This has been discussed here before and AFAIK there is no work around for it. That is how the feature is designed.
That would definitely be disappointing and if that is the case, it would be nice to get an official answer as to if it’s intentional and if there is a workaround.
I wasnt able to find discussion regarding the local control with the white switches, but I could just be bad at searching the forums myself. I do see some discussion about the blue and the red switches, now, though.
Ironically enough, today I woke up to my WiFi AP being down, so my thread BR couldn’t communicate with HA, so an automation-based setup would’ve made the light switch inoperable.
I think the logic is that disabling local control prevents the paddle from controlling the light directly and hence should disable bound lights as well.
I guess in my head I was expecting the “dimmer switch” cluster/paddle and the “dimmer light” cluster/load control to be like two separate things that happen to be in one box rather than two, with this option defining whether they interact internally or not.
A theoretical case would be a kids room where you could disable paddle action with local control at certain times of day to prevent kids playing with the lights at night. In that case you would almost certainly want to disable bindings also.
Definitely not a use-case that I’d have, but I guess I can see why someone else might want to achieve something like that.

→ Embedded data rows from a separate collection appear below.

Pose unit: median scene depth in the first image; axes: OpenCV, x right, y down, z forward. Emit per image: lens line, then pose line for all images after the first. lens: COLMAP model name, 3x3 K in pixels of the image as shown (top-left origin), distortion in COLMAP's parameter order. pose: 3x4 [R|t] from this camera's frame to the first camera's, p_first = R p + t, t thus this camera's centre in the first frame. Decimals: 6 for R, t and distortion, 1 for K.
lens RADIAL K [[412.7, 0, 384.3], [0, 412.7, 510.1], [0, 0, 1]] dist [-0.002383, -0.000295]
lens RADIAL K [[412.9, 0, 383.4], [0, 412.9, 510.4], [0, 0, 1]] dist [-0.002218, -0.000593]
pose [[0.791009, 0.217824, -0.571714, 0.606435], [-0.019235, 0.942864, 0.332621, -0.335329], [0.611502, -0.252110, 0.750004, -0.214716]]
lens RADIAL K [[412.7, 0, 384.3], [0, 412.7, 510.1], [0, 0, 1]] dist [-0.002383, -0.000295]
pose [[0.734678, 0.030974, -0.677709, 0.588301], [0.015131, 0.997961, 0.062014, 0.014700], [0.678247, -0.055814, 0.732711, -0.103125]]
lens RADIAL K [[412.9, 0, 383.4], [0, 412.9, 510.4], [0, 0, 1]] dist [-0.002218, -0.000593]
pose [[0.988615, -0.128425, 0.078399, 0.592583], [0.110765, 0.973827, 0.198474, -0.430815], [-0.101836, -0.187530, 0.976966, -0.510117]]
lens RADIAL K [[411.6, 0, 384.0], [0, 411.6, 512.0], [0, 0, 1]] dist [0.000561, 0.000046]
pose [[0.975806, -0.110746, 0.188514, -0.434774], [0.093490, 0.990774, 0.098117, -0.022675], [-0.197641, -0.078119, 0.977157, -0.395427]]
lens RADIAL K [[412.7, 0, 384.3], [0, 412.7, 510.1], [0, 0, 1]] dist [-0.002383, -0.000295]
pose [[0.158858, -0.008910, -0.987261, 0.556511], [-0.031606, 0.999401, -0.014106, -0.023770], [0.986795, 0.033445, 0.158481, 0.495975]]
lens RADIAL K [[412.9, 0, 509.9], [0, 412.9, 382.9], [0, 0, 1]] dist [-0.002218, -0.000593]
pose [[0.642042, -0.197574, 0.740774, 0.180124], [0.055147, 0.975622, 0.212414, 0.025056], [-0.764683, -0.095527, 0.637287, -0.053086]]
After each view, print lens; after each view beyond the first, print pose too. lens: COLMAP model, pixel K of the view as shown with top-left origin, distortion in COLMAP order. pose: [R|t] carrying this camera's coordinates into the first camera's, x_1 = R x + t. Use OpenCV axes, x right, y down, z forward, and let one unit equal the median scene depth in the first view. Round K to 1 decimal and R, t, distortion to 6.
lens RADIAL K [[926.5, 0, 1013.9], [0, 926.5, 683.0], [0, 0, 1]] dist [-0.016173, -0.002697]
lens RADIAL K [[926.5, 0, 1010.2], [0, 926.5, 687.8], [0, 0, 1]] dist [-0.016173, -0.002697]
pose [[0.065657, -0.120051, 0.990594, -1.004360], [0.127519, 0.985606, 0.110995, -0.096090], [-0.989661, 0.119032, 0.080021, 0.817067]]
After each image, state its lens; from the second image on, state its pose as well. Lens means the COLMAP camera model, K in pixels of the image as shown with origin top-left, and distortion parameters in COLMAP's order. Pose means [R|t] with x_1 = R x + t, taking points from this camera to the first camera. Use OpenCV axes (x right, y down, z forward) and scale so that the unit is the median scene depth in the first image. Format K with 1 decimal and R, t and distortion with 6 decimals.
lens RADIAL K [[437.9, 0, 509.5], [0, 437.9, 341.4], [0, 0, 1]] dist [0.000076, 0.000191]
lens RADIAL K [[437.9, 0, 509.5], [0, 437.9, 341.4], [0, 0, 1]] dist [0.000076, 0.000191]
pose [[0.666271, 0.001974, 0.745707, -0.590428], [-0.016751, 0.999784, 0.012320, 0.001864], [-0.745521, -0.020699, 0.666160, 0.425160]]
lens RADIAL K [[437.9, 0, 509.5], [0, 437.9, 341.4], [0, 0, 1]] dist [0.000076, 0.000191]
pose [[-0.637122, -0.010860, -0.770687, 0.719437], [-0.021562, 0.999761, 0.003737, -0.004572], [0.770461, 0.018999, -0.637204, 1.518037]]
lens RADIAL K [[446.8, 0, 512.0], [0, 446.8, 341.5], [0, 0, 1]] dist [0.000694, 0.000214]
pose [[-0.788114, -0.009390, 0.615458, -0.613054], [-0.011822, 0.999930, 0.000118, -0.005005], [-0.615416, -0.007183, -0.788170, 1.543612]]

Notably, this use-case:
- is already willing to accept that the light switch could be non-functional if the controller goes down when ‘local protection’ should be transitioned from off to on
- could still be achieved AFAIK by automating the matter bindings instead of the local protections state. Though I am not aware of a system that has first-class support for this today, I don’t think it would be a huge jump to support such a thing externally if there was an actual need.
- would still send press events to home-assistant and cause any automation-based events
Having gone back and looked at the option as presented in Home Assistant, I also see that is is called “Control of Switch Load” now, instead of “local protection”, like it is in the manual.
This probably also contributed to some of my expectations given that the options are labeled “Remote & paddle control” and “Remote control only”. The “outgoing” bindings aren’t triggered, by a remote control of the load, so it is unintuitive that disabling “paddle control” of the “control of load switch” would break the bindings.
As best I can tell, these labels are not a third party interpretation, but taken from what the switch itself publishes on Endpoint 22, Cluster 80, Attributes 0 and 2.